NCOA4 mediates ferritin transport into the lysosome for degradation. During iron utilisation, ferritin can be dissociated from conjoint pores with the help of a small proteasome complex. Depending on PCBP1, Fe is combined with NCOA4 and ferritin to balance iron homeostasis. Double‐membrane vesicles can be constituted in the hyperdynamic phase by coordinating with Atg proteins, which phagocytise cellular cargo, eventually leading to lysosomal degradation. Ferroportin‐regulated iron exportation facilitates ferritin degradation via the proteasome whereas iron chelation inclines to lysosomal degradation. Atg, autophagy‐related gene; NCOA4, nuclear receptor coactive 4; PCBP1, poly rC‐binding protein 1.

FIGURE 3

NCOA4 mediates the release of ferritin iron to promote erythropoiesis. Intracellular iron can be transported to RBC with the help of Tf and Tf‐mediated endocytosis, followed by being reduced to Fe(II) form.
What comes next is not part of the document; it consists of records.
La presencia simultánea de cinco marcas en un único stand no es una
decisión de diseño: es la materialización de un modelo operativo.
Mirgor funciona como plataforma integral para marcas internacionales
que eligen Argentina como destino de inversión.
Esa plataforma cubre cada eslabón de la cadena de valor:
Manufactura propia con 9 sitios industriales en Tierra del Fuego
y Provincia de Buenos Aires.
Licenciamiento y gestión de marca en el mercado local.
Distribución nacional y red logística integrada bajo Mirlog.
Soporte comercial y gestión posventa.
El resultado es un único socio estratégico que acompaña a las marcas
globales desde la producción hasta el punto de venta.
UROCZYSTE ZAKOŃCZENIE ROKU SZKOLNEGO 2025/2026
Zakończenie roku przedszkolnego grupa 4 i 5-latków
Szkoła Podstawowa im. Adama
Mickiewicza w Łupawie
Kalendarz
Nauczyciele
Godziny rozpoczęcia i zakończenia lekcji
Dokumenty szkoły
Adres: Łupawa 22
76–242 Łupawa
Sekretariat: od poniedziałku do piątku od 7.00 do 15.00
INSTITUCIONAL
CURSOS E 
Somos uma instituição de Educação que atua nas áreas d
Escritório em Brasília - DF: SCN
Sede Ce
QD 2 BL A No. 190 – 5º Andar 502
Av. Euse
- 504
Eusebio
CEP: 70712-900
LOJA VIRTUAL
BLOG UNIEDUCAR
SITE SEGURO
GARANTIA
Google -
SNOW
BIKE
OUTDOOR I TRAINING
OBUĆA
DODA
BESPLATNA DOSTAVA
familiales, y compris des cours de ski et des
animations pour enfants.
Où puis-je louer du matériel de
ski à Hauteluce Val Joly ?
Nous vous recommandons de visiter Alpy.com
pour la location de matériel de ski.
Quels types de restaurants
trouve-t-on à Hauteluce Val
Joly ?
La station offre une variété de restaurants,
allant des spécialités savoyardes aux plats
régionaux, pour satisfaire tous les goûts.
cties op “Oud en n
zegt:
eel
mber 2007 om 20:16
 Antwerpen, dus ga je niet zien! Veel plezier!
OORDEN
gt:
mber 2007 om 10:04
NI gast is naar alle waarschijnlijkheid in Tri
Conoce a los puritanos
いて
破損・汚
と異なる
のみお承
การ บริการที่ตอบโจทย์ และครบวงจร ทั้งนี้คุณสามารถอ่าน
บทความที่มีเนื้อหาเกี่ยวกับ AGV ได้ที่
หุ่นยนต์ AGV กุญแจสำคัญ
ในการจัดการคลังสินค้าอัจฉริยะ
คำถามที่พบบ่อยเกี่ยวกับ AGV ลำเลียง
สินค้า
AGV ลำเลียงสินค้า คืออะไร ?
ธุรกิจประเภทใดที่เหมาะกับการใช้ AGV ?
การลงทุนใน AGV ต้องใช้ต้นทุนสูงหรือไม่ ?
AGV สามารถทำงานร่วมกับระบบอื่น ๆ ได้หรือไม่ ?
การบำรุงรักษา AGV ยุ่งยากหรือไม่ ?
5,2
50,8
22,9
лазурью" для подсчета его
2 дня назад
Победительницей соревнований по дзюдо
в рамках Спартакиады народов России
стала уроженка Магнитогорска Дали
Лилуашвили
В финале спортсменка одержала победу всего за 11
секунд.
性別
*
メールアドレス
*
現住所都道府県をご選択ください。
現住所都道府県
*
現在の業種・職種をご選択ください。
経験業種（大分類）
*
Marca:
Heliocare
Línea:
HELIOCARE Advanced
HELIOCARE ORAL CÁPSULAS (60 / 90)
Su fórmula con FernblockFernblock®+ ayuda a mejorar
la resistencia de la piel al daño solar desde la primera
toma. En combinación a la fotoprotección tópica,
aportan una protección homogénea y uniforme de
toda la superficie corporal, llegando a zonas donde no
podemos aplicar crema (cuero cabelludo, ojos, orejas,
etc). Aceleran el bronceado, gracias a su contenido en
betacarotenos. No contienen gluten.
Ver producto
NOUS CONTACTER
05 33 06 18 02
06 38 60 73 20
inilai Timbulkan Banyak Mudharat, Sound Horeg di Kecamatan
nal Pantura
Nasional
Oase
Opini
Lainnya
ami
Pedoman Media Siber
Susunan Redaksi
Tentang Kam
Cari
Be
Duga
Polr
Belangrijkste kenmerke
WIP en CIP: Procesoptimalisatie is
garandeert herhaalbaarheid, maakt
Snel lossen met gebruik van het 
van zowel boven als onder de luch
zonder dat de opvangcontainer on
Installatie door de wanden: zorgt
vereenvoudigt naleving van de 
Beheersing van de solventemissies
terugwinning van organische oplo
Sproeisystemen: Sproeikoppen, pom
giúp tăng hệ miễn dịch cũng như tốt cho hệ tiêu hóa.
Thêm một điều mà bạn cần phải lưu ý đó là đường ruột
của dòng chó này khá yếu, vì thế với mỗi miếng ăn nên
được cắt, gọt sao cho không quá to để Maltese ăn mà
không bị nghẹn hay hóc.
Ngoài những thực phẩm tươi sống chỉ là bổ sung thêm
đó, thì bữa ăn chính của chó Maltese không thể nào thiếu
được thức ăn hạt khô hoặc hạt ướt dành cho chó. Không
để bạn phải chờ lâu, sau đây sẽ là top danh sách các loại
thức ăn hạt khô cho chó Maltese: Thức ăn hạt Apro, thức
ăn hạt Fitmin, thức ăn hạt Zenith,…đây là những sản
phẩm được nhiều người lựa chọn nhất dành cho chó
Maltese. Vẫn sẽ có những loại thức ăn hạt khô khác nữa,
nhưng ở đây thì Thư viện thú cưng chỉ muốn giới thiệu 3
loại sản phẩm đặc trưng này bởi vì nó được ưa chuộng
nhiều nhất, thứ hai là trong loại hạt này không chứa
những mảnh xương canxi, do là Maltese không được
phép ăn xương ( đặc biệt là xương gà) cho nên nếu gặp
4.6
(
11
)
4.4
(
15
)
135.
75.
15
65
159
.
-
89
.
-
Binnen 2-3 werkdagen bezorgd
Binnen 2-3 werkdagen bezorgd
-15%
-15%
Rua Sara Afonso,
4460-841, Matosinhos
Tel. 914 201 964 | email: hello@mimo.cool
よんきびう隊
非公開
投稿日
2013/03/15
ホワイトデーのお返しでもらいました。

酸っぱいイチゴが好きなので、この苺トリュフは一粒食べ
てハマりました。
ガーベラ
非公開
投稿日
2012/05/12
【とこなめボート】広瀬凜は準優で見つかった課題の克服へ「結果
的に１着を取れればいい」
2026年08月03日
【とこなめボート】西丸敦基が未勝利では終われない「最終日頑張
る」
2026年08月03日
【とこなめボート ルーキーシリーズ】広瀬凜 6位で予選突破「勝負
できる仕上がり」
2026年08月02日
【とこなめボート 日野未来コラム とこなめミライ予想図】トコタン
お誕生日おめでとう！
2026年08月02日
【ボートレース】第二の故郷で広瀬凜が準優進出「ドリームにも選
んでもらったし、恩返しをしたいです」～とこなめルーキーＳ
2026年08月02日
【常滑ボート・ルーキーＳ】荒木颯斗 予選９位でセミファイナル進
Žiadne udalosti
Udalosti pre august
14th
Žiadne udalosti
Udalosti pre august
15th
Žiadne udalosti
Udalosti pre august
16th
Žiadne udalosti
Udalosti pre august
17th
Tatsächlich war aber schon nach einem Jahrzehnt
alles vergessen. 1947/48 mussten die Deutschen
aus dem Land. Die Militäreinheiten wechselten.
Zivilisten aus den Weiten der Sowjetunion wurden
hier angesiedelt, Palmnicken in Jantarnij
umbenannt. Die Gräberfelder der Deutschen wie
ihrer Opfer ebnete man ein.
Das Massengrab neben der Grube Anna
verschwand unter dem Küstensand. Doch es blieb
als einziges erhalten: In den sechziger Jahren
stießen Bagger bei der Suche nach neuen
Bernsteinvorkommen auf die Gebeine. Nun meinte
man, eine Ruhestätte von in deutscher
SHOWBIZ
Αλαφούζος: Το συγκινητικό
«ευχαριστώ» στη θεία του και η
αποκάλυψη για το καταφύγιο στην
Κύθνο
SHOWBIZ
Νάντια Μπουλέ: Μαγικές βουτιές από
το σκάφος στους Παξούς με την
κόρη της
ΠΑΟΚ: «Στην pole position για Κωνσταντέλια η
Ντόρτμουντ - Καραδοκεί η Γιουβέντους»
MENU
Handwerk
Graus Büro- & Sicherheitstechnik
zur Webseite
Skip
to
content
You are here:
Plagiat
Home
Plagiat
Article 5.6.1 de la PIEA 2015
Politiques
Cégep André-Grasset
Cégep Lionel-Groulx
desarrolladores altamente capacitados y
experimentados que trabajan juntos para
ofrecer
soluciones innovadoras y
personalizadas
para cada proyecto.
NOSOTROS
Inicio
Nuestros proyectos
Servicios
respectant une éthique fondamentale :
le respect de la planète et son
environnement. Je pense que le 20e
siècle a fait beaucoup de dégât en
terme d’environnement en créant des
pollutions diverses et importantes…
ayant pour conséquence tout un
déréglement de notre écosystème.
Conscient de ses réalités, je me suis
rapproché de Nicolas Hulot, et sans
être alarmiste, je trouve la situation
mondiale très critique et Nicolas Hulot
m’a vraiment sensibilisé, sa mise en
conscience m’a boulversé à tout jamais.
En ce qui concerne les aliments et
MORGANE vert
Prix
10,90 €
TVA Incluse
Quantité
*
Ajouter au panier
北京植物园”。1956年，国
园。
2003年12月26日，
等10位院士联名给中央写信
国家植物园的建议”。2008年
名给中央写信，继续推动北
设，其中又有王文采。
Along with ferritin, iron is directly delivered to mitochondrion for heme synthesis or provisionally stored in LIP, accompanied by being degraded in the lysosome and eventually driven to mitochondrion for multifunctional biology. PCBP1 and NCOA4 coordinate to supply heme synthesis with sufficient iron via ferritin and ferritinophagy at the early stage of erythroblast. During the late phage of erythrocyte, levels of iron import together with ferritins markedly decrease, and iron in endosomes might be transferred to mitochondria for heme synthesis. HERC2, HECT and RLD domain containing E3 ubiquitin protein ligase 2; LIP, labile iron pool; NCOA4, nuclear receptor coactive 4; PCBP1, poly rC‐binding protein 1; RBC, red blood cell; Tf, transferrin.

FIGURE 4

The molecular mechanisms underlying NCOA4‐mediated ferritinophagy in ferritinophagy–ferroptosis axis. NCOA4 refers to ferritinophagy receptor that combined with C terminal of FTH, accounting for the initiation of selective autophagy, special degradation of ferritin and enhanced bioavailability of cytosol iron. NCOA4 can interact with HERC2 to mediate ubiquitination and initiation of autophagic degradation to transport ferritin into lysosomes. As a result of accumulated Fe²⁺ induced by upregulated expression of NCOA4 in ferritinophagic response, the consequent downstream signalling cascades are implicated with cytomembrane destruction and even ferroptotic cell death. In detail, NCOA4‐mediated ferritnophagy and ferritinophagy–ferroptosis axis are involved in human diseases. Elevated level of redox‐active iron owning to transferrin hyperactivation may contribute to abnormal ferritin synthesis in human diseases. FTH1/FTL, ferritin heavy and light chains; HIF‐1α, hypoxia‐inducible factor‐1α; HO‐1, heme oxygenase‐1; HSF1, heat shock factor 1; NCOA4, nuclear receptor coactive 4; NRF2, nuclear factor erythroid2‐related factor 2; ROS, reactive oxygen species.